L’IDÉE REÇUE DE LA SEMAINE – « Le sida va rayer l’Afrique de la carte du monde »

Très vite identifié comme maladie sexuellement transmissible, donc chargé de tabous, le sida, comme en son temps la syphilis, devait trouver ses coupables. En Afrique subsaharienne, dès son apparition, il fut considéré par l’opinion publique comme une maladie propagée par les Blancs pour décimer les populations noires. On se perdit en conjectures toutes plus irrationnelles les unes que les autres (virus échappé de laboratoires, chercheurs démoniaques).
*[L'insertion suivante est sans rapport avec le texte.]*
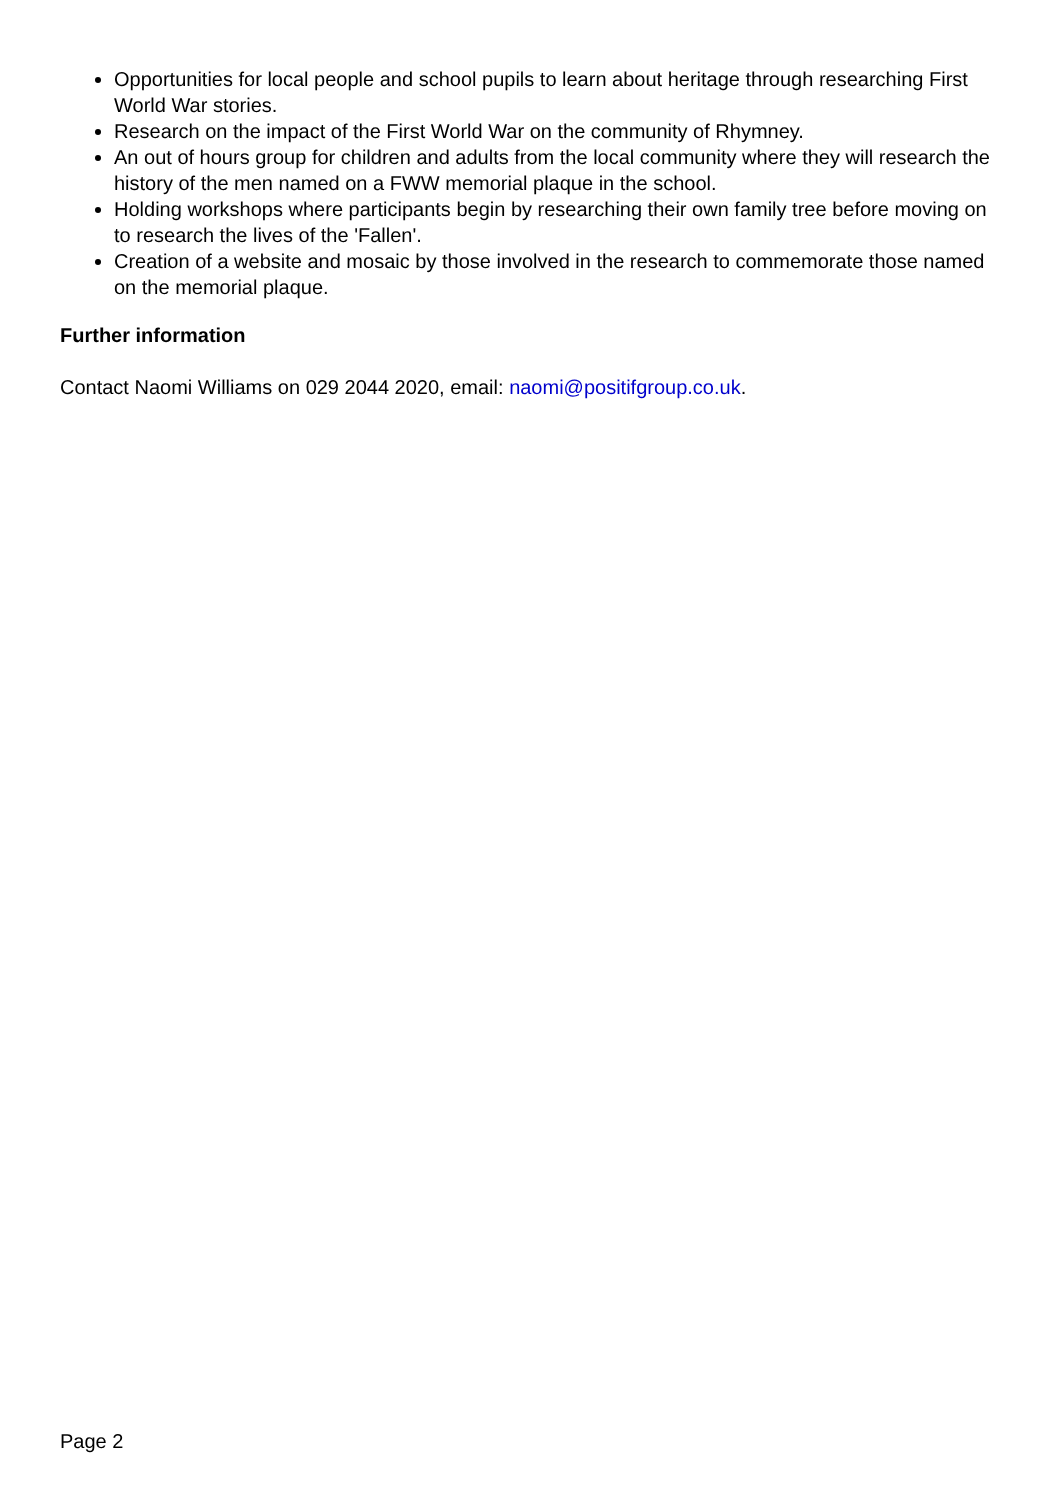Opportunities for local people and school pupils to learn about heritage through researching First World War stories.
Research on the impact of the First World War on the community of Rhymney.
An out of hours group for children and adults from the local community where they will research the history of the men named on a FWW memorial plaque in the school.
Holding workshops where participants begin by researching their own family tree before moving on to research the lives of the 'Fallen'.
Creation of a website and mosaic by those involved in the research to commemorate those named on the memorial plaque.
Further information
Contact Naomi Williams on 029 2044 2020, email: naomi@positifgroup.co.uk.
Page 2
Au début des années 1980, tandis que les statistiques relevées en Afrique par l’Organisation mondiale de la santé (OMS) indiquaient l’inexorable progression du VIH, nombre d’Africains perçurent comme une offense le poids accablant d’une accusation souvent insidieuse portée par les médias occidentaux. L’idée s’imposa que l’Afrique allait se dépeupler irrémédiablement. On était passé, en moins de dix ans, d’une obsession de natalité galopante – véritable hantise des puissances occidentales au prétexte qu’elle mettait en péril les réserves nutritionnelles de la planète – à une démographie en chute libre, jusqu’à faire disparaître les populations africaines.

C’était oublier que l’Afrique n’est pas une mais multiple. Que, face au sida, la mosaïque des peuples qui l’habitent offre des comportements très variables selon l’environnement, la religion, la culture, les traditions, la politique en cours ou l’économie. D’un pays à l’autre, d’une décennie à l’autre, on observe ainsi des ripostes collectives d’une grande diversité face à l’irruption du sida : le VIH qui s’était déclaré en même temps à Kinshasa, Kampala, Kigali et Lusaka est resté stable dans la capitale de la RDC, tandis que le nombre des personnes contaminées explosait dans les trois autres capitales, sans explication simple et évidente.

Mieux, on constate à présent que les premiers pays touchés d’hier peuvent être aujourd’hui parmi les moins affectés, et inversement. Rien ne laissait augurer, il y a quinze ans, que l’Ouganda, où ne survivaient plus que les vieillards et les enfants, serait en 2006 présenté comme « modèle à suivre », avec une diminution de l’infection (4 % de prévalence en 2004 contre 13 % en 1990), chez les adolescentes plus particulièrement.
Une part de ce succès est à mettre au crédit de l’association Taso (The Aid Support Organisation). Sa fondatrice, Noreen Koliba, emblème africain de la lutte contre le sida, voulait que « l’Ouganda continue à apporter la preuve que l’épidémie recule devant les interventions humaines. L’utilisation du préservatif chez les femmes célibataires de 15 à 24 ans a presque doublé en six ans et un nombre important des femmes de ce groupe d’âge ont retardé leur activité sexuelle ou pratiquent une totale abstinence ».

À l’inverse, le Cameroun est entré dans la phase la plus explosive de l’épidémie alors qu’on le tenait pour le miraculé des années 1980 et qu’il avait lancé à l’époque des campagnes de prévention très hardies.
La pauvreté, souvent incriminée, n’est pas un facteur décisif : le Botswana, qui dispose d’un système de santé performant, a atteint le seuil critique des 40 % de prévalence chez les 15-49 ans.

L’Afrique ne sera pas rayée de la carte du monde, même si environ 25 millions de ses habitants sont porteurs du virus du sida. Le danger est autre : en frappant de plein fouet la génération la plus active, la maladie pèse lourdement sur les économies, à commencer par l’agriculture, où le manque de bras actifs compromet à la longue la sécurité alimentaire. Depuis 1985, sept millions de travailleurs agricoles sont morts du sida. Le VIH réduit aussi à néant les efforts sanitaires pour améliorer la longévité des Africains : l’espérance de vie à la naissance avait longtemps stagné à des niveaux très bas avant de s’élever à 60 ans dans la décennie 1970.